* Exercise directions *
Continue the DHA dosage passage below, starting after its final sentence.

Although no DHA dosing guidelines have been established for pregnant or breastfeeding women, some sources have recommended 300 mg daily, either through dietary sources or through supplementation. There are currently no established DHA dosage recommendations for the treatment of high triglycerides or the prevention and treatment of heart disease.
The recommended DHA (docosahexaenoic acid) dose has not been clearly established. For many uses (particularly cardiovascular uses), recommendations suggest a dose of DHA plus EPA (eicosapentaenoic acid), not just a dose of DHA alone. EPA is a similar (but different) omega-3 fatty acid, and it cannot be assumed that taking DHA without the EPA will provide the same health benefits.
A recommended intake of DHA for pregnant and breastfeeding women has not been established. Some sources have recommended 300 mg a day, either through dietary sources or through supplementation. One DHA supplement designed especially for pregnant and breastfeeding women (Expecta® Lipil®) provides 200 mg of DHA per day.

* Excerpted records *
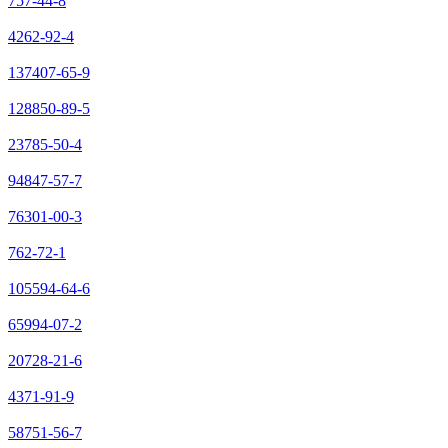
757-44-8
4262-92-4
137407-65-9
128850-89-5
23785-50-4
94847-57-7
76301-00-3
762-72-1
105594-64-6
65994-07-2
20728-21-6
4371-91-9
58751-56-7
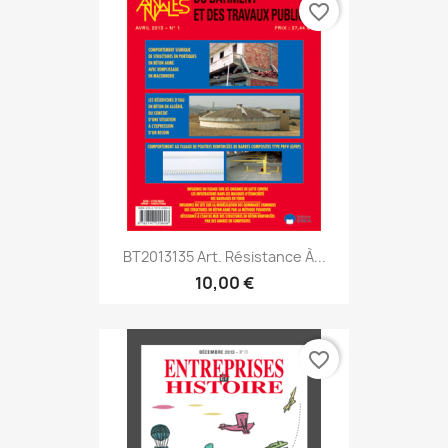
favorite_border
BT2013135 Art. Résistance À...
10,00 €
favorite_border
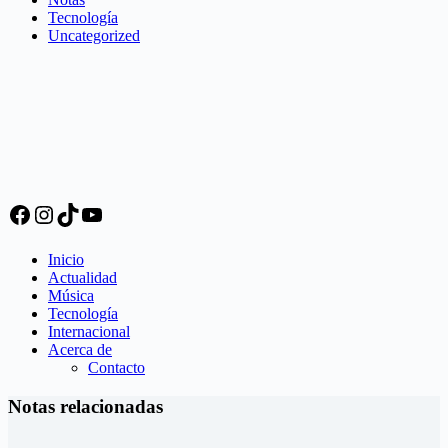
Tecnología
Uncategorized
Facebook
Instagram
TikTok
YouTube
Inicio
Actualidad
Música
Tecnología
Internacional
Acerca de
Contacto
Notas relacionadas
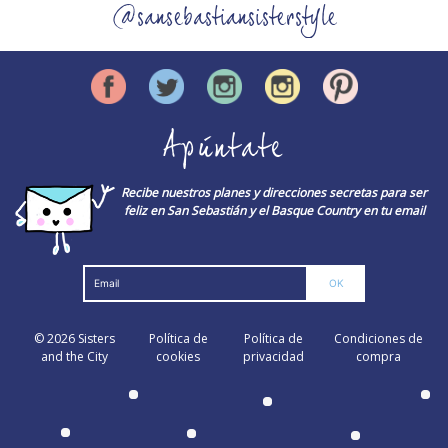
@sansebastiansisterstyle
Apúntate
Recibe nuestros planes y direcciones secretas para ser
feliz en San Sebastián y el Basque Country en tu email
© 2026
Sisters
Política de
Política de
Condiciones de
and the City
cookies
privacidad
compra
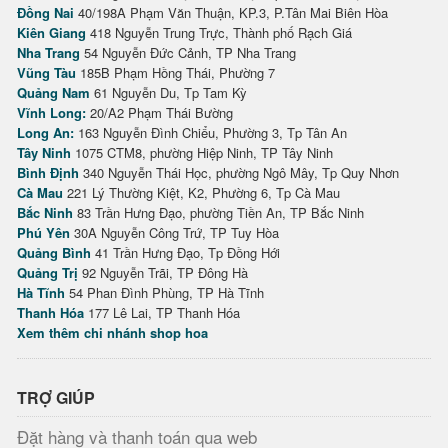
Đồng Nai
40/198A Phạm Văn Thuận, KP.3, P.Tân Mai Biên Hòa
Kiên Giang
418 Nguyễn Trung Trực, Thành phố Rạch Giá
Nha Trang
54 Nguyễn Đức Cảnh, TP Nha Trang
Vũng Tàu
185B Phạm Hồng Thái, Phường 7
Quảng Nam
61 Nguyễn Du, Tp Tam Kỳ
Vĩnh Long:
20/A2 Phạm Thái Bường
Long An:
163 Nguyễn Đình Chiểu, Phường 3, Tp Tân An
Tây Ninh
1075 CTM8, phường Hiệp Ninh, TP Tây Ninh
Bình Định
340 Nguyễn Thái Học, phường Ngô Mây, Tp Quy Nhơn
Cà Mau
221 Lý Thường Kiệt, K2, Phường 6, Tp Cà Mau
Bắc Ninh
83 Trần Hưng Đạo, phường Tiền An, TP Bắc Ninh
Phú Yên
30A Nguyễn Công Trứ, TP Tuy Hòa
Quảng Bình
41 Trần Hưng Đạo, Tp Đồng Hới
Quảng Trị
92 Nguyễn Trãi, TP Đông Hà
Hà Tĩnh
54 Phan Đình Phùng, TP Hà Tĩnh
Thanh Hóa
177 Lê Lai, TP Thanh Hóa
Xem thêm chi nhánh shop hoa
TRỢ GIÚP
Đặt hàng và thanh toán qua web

* Task result *
Many infant formulas now contain DHA. If you would like to ensure that your baby gets enough DHA, you may want to use one of these formulas (it is probably not a good idea to use a DHA supplement instead). These formulas contain varying amounts of DHA. The recommended intake of DHA for infants has not been established.
The American Heart Association (AHA) recommends that people with high triglycerides take a supplement with 2 to 4 grams (2000 to 4000 mg) of EPA and DHA daily. The AHA does not provide a recommendation for DHA only, probably because there is more evidence that the combination is effective for triglycerides (opposed to DHA alone).
One study used 4 grams of DHA alone to successfully treat high triglycerides, but more research is necessary before this dose can be recommended.